• Task statement: For the listing below, print exactly the lines from the line with "wrist: (157, 73)" to the line with "pinky mcp: (142, 119)", both included, and nothing beyond them.

:: Records supplied

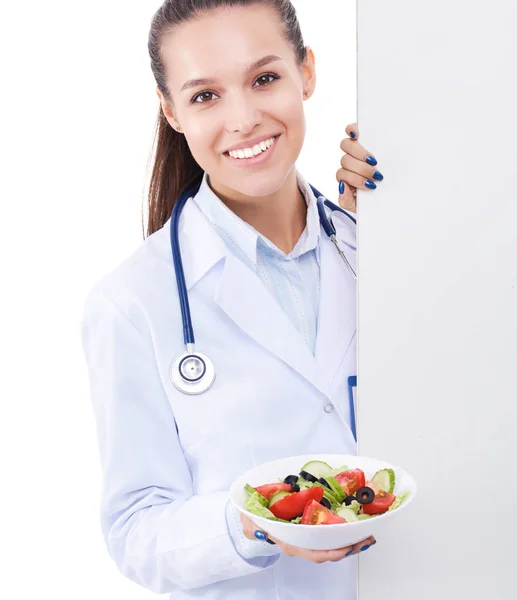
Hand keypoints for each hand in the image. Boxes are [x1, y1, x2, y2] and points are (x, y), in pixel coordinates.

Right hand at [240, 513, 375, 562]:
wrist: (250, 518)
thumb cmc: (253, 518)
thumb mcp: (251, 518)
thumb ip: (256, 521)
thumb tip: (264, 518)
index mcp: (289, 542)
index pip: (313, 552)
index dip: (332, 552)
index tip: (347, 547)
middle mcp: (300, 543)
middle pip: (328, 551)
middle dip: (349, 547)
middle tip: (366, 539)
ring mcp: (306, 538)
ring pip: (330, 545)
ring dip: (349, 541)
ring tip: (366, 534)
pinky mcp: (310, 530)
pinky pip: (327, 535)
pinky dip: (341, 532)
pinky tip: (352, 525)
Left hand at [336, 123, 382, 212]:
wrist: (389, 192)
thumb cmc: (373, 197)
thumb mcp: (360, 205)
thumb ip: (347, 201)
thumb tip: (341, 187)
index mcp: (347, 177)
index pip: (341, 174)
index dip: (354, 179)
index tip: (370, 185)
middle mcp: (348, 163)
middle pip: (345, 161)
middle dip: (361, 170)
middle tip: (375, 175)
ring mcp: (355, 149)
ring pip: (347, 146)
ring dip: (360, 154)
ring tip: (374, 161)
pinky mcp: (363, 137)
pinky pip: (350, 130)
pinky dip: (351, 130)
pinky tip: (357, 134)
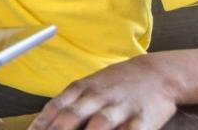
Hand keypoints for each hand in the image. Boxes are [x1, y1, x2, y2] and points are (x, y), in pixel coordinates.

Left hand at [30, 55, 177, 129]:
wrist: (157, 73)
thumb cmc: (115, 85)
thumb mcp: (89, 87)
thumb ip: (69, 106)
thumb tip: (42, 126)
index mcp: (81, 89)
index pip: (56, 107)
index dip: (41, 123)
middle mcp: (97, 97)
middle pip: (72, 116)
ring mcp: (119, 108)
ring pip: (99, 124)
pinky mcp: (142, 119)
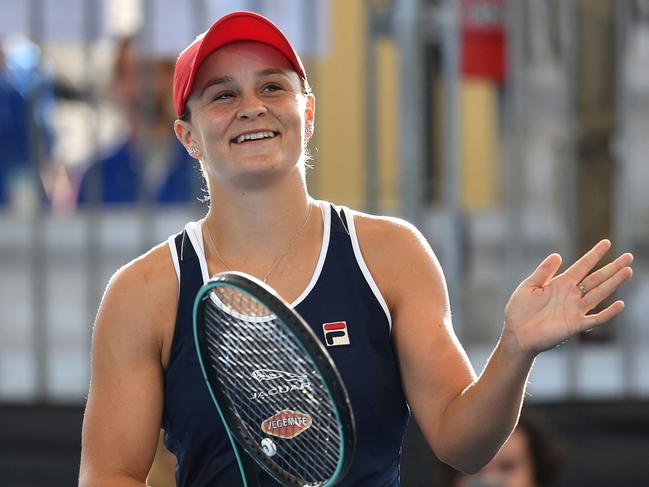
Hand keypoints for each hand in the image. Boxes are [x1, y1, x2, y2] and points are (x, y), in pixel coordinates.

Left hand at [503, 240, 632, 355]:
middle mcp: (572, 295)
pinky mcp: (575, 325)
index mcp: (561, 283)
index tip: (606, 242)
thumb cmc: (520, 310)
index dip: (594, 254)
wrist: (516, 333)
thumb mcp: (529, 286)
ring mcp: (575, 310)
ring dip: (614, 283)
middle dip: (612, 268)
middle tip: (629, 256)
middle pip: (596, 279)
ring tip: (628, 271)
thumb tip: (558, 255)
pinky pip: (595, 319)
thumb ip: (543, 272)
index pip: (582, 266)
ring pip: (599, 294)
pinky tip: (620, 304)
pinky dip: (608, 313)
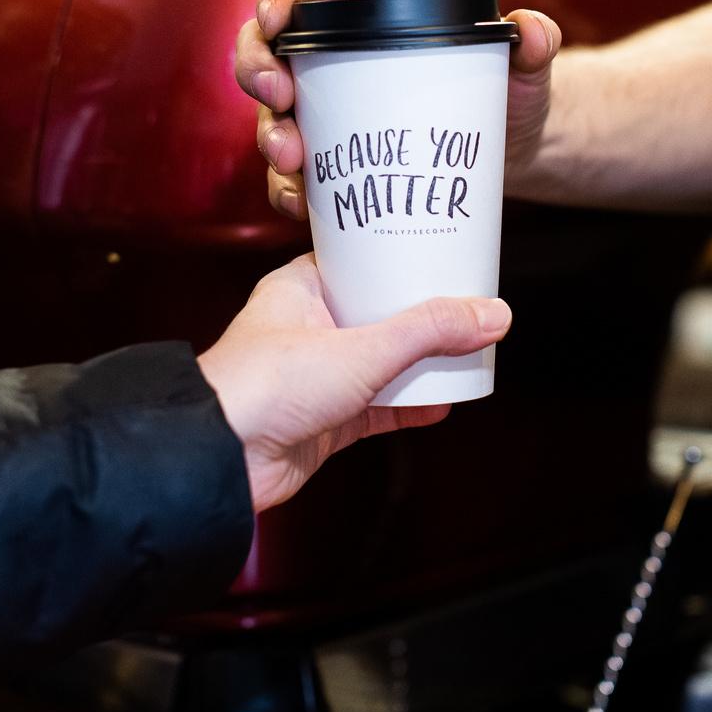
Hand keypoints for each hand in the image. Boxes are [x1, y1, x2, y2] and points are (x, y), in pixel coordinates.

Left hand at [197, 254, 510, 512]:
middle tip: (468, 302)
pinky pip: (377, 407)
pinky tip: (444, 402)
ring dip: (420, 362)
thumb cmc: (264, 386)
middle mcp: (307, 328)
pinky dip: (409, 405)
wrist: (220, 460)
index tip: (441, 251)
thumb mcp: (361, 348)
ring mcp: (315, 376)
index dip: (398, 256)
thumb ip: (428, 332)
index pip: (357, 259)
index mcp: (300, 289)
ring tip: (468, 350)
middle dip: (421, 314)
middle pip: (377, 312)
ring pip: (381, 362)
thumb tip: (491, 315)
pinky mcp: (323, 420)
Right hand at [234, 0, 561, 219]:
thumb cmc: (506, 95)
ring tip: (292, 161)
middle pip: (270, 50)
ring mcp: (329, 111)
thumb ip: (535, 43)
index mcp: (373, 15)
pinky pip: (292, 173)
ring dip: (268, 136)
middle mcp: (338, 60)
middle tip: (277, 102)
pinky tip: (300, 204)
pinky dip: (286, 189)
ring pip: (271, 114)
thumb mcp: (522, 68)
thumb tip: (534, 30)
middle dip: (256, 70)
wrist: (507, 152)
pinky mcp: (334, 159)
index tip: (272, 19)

::::

• Result of this exercise:
wrist: (157, 73)
thumb cmc: (115, 85)
thumb mcp: (89, 87)
thumb ip: (69, 106)
thumb tip: (42, 126)
index mcp: (81, 89)
index pip: (56, 107)
index dip: (41, 123)
middle mcp: (97, 97)
middle pip: (72, 116)
ring mcp: (119, 108)
ring pip: (99, 124)
pinky mcp: (142, 119)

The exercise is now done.